Das vom System gegenwärtig praktizierte Aussitzen sei mit Blick auf den Innovationsdruck für die Patienten keine gute Lösung, betonte er.

Professor Jürgen Wolf, Ärztlicher Direktor des Centrums für Integrierte Onkologie an der Uniklinik Köln, geht davon aus, dass die molekulare Diagnostik künftig in hochspezialisierten Zentren gebündelt wird, während die Therapie weiterhin dezentral vor Ort erfolgen wird.

"Es müssen hochspezialisierte Zentren sein, in denen Forschung und Entwicklung Hand in Hand gehen." Benötigt würden Teams aus Pathologen, klinisch tätigen Ärzten und Forschern, die gemeinsam die Befunde interpretieren.

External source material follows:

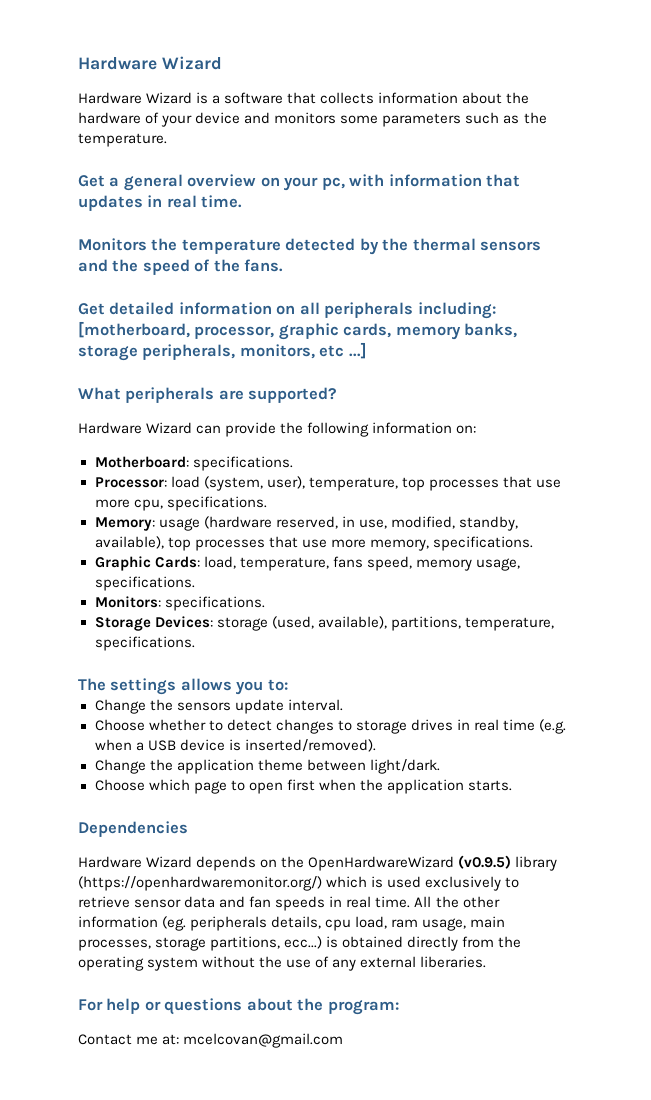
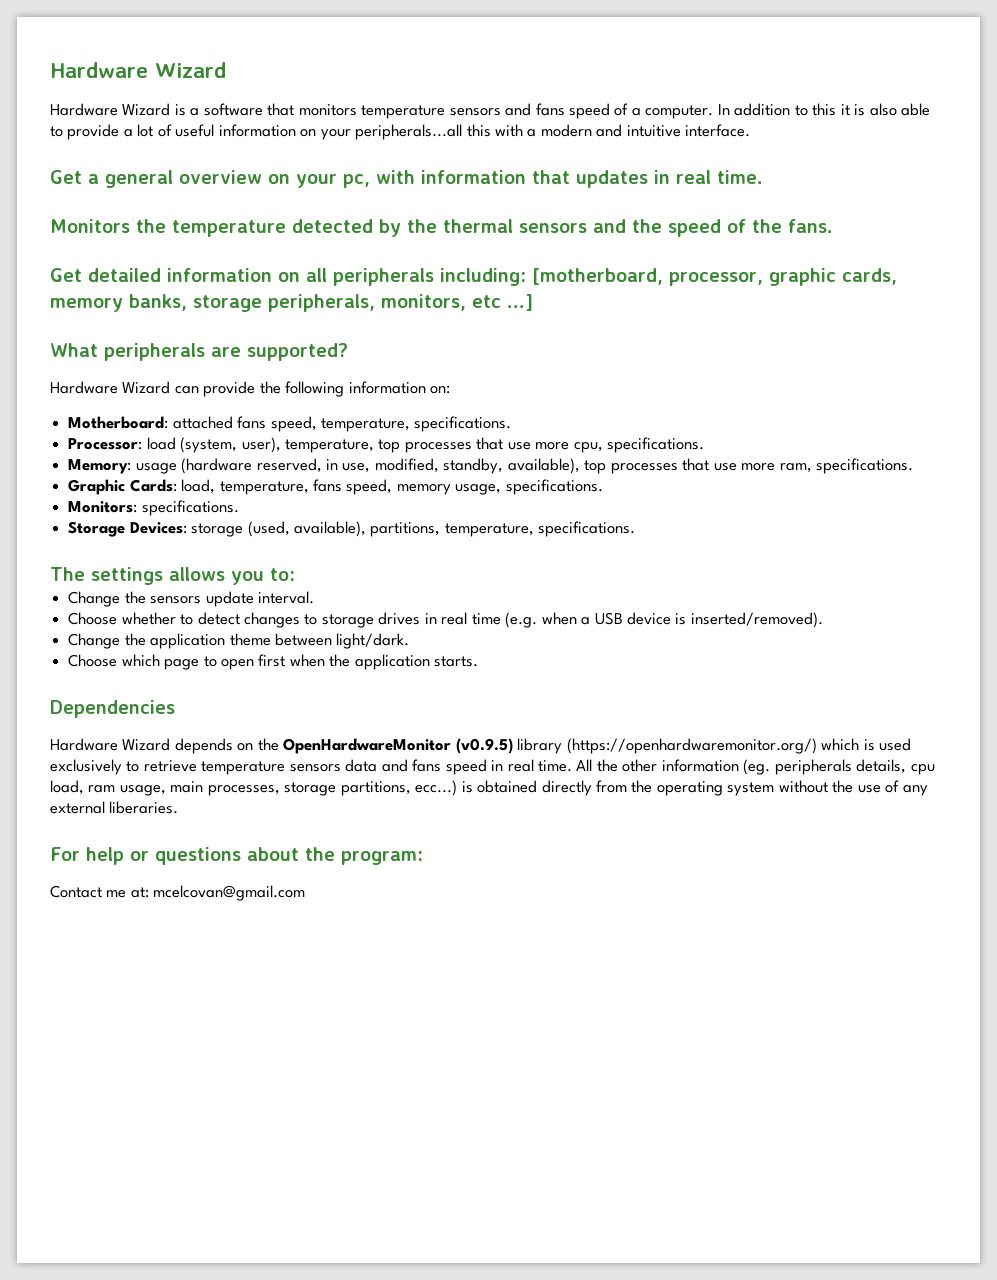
[320,92,530,104] [78,112,547,127] [78,133,167,147] collects information about the hardware of your device and monitors some parameters such as the temperature. -> [298,103,931,119] [50,124,751,140] monitors temperature sensors and fans speed of a computer. In addition to this it is also able to provide a lot of useful information on your peripherals...all this with a modern and intuitive interface.
(189, 462) none -> [172,416,410,432] attached fans speed, temperature,
[369,539,429,551] memory, -> [779,463,812,473] ram,
[308,856,455,871] OpenHardwareWizard -> [283,738,452,754] OpenHardwareMonitor
[134,896,326,911] sensor data and fan speeds -> [201,759,487,775] temperature sensors data and fans speed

"Ich glaube nicht, dass man die Hightech-Diagnostik überall in der freien Wildbahn implementieren kann", betonte Wolf.

Freier, aber kontrollierter Zugang

Das sieht Professor Stephan Schmitz, Vorsitzender des Berufsverbands der Niedergelassenen Hämatologen und Onkologen, anders.

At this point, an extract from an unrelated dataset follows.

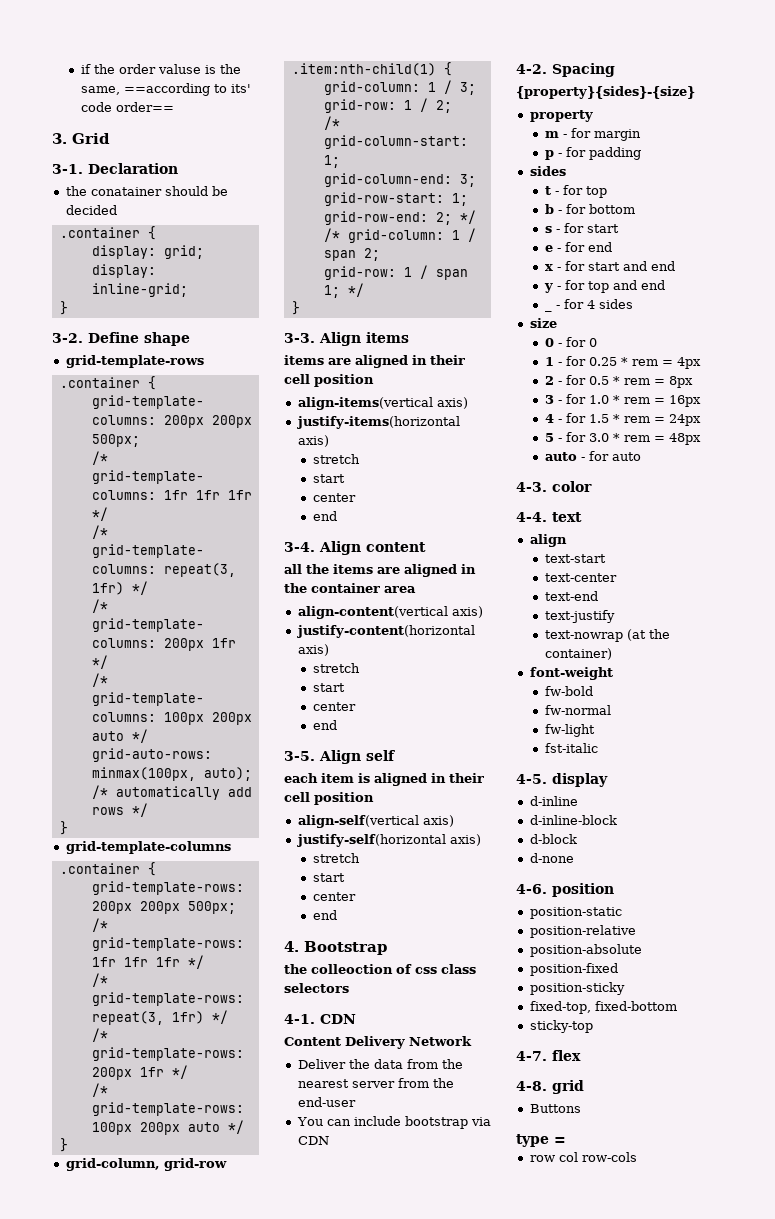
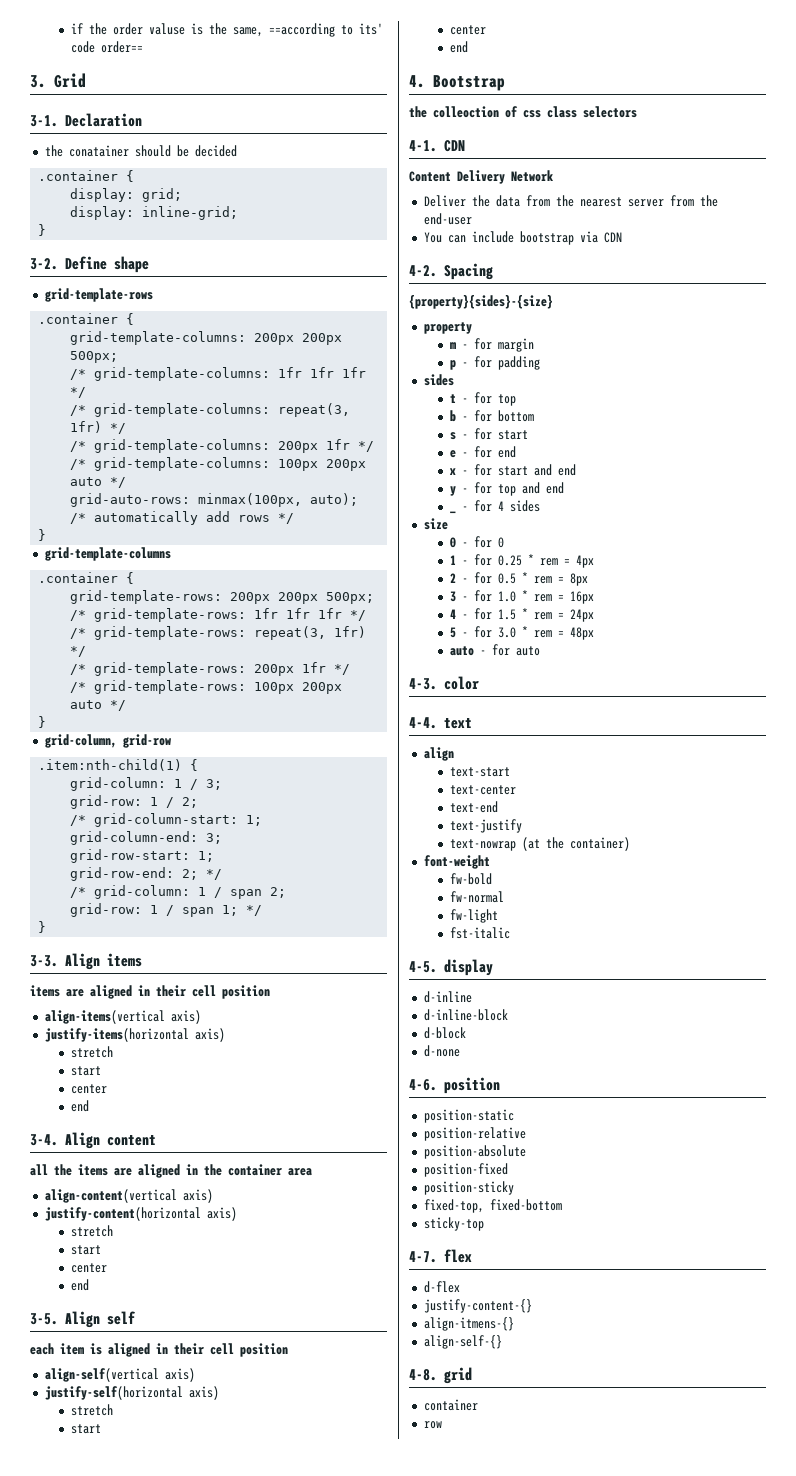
(581, 1055) none -> [423,1281,460,1293] [423,1299,532,1313] [423,1317,514,1331] [423,1335,502,1349] // d-flex // justify-content-{} // align-itmens-{} // align-self-{}
[529,1104,581,1113] [516,1134,566,1147] Buttons // type = -> [423,1399,478,1411] container
[558,1152,637,1162] col row-cols -> (442, 1425) none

Die Zentren allein würden für eine gute Versorgung aller onkologischen Patienten nicht ausreichen.

"Wir brauchen den freien Zugang, aber nicht unkontrolliert und unreguliert." Ziel sollte es nach Vorstellung von Schmitz sein, "Innovationsnetzwerke mit qualifizierten Leistungserbringern" aufzubauen.

Klar ist für den Onkologen, dass die basisnahe Grundlagenforschung sowie die Entwicklung von diagnostischen und therapeutischen Innovationen in die universitären Zentren gehören.

Sobald es aber um die Regelversorgung geht, müssten weitere Spitzenmediziner ins Spiel kommen, am besten über Netzwerke. "Die Zentralisierung ist in der Regelversorgung eine Sackgasse, die den Innovationstransfer verhindert", sagte Schmitz.